Along with about a zillion other unimportant topics that are shaking out of the Super Bowl, you can’t possibly have missed the “news” that was the Christina Aguilera brain fart on a single line of the National Anthem. In the annals of National Anthem performances that have sucked, this doesn’t even make a blip at the far edges of the proverbial radar screen. It’s not like she’s a National Anthem rookie. In fact, I barely noticed until after the game because I was busy preparing my eyes and my mind to watch a great football game.
I can think of disgraceful performances by the likes of Roseanne Barr, Michael Bolton, and holy crap – world famous Olympic sprinter, Carl Lewis that will, unfortunately, be forever etched in my memory.
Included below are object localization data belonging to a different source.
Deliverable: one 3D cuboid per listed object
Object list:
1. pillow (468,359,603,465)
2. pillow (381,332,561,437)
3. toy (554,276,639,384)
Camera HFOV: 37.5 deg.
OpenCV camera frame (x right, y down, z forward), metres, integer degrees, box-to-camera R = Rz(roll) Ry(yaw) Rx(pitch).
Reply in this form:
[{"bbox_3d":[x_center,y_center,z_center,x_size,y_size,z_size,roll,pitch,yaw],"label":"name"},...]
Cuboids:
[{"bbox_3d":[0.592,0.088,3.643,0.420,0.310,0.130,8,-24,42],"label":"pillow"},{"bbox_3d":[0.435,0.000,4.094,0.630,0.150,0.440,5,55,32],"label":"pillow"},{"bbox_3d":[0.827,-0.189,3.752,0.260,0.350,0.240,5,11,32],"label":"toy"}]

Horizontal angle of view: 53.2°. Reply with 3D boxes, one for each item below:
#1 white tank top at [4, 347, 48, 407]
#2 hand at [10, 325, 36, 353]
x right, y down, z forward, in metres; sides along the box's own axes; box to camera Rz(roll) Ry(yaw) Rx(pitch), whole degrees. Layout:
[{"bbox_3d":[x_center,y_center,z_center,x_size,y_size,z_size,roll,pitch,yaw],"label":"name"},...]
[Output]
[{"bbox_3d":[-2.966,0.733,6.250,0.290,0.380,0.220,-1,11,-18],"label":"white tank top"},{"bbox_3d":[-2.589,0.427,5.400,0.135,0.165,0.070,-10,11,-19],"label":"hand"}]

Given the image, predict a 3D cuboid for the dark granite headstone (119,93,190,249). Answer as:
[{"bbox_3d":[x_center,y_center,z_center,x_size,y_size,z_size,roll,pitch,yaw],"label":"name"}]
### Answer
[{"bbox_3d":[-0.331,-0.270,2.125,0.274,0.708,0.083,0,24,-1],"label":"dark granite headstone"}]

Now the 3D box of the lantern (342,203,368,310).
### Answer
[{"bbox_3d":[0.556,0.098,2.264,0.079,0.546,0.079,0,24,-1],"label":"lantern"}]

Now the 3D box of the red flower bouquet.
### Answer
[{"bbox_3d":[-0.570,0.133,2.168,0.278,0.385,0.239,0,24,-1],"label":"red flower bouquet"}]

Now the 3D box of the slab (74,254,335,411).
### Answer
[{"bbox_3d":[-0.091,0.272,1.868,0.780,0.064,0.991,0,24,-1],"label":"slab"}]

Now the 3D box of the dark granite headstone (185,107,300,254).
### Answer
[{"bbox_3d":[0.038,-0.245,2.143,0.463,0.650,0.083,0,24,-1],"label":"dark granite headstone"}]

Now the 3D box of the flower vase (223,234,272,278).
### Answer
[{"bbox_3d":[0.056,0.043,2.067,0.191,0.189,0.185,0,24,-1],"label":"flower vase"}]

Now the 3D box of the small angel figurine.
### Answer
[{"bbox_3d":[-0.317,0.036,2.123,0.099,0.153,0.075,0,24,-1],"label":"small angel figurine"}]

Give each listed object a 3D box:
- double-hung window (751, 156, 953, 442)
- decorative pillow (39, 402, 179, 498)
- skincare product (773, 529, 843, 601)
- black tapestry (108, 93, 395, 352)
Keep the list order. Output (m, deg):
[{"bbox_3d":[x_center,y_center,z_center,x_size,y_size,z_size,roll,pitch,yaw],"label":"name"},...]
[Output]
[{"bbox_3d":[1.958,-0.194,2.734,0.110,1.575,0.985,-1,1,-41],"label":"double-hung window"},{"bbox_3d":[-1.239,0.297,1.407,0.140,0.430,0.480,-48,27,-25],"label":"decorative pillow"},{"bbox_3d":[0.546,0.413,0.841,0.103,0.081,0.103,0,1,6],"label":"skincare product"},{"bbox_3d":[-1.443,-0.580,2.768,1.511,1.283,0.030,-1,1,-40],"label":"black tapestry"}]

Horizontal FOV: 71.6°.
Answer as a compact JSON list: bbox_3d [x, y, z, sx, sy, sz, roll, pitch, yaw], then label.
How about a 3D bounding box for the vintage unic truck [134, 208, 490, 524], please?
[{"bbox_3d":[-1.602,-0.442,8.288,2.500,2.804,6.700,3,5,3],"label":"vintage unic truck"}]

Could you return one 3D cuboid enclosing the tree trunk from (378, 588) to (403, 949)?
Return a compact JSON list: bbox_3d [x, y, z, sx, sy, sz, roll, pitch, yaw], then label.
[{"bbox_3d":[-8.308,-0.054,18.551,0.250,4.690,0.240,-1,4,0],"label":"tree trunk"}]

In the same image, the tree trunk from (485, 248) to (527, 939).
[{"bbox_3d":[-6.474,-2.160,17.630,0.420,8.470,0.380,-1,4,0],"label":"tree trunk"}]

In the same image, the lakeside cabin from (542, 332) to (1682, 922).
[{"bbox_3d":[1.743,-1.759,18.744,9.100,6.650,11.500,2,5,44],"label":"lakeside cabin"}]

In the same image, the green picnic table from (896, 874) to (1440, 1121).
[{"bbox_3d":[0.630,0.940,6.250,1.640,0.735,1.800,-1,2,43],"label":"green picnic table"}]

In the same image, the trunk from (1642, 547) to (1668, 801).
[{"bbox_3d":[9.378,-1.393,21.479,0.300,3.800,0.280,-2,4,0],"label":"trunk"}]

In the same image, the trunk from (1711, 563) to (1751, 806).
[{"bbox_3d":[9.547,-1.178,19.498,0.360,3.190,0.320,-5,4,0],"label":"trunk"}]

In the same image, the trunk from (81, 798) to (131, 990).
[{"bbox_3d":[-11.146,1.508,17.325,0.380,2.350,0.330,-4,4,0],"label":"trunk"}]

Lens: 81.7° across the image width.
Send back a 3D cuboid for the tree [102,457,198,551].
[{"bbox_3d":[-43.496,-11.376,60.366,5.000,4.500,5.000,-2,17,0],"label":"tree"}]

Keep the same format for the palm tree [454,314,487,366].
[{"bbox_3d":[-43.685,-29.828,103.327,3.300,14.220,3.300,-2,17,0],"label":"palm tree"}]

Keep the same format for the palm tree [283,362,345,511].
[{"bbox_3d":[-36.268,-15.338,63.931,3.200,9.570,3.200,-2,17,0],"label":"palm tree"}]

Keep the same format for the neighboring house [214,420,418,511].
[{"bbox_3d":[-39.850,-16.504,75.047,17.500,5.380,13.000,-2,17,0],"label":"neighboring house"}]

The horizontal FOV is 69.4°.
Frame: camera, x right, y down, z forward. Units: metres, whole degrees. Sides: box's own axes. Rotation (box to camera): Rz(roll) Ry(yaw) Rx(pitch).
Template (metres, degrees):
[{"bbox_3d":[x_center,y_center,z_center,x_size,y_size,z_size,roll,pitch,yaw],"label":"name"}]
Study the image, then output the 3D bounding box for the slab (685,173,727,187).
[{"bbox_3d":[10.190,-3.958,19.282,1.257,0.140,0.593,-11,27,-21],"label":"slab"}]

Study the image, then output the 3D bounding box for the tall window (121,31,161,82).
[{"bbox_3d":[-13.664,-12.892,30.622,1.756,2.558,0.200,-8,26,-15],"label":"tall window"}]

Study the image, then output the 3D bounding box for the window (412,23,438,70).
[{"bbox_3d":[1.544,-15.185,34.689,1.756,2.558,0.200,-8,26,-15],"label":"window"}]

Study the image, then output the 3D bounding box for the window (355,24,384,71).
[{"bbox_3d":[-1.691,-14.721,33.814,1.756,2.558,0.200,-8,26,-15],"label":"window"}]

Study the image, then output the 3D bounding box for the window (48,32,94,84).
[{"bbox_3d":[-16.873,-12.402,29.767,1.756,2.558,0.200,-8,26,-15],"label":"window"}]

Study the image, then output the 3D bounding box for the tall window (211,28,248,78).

In the event there is a next time, I’ve taken the liberty of creating a National Anthem cheat sheet for Christina Aguilera and then everyone should put this to rest.
The National Anthem
Oh, say, can you flee, by the fawn’s burly might,
What so loudly we failed , at the Superbowl singing,
Whose brown stripes and loud farts, through the cottonous white,
Or the ram parts we watched, oh my gosh their balls are big,
Her eye-socket’s red flare, pom-poms hairspray in hair,
Gave spoofs through the night, that she bagged it on air.
O say, does that star-mangled National Anthem save
Or the band of World B. Free and the home of the gnave.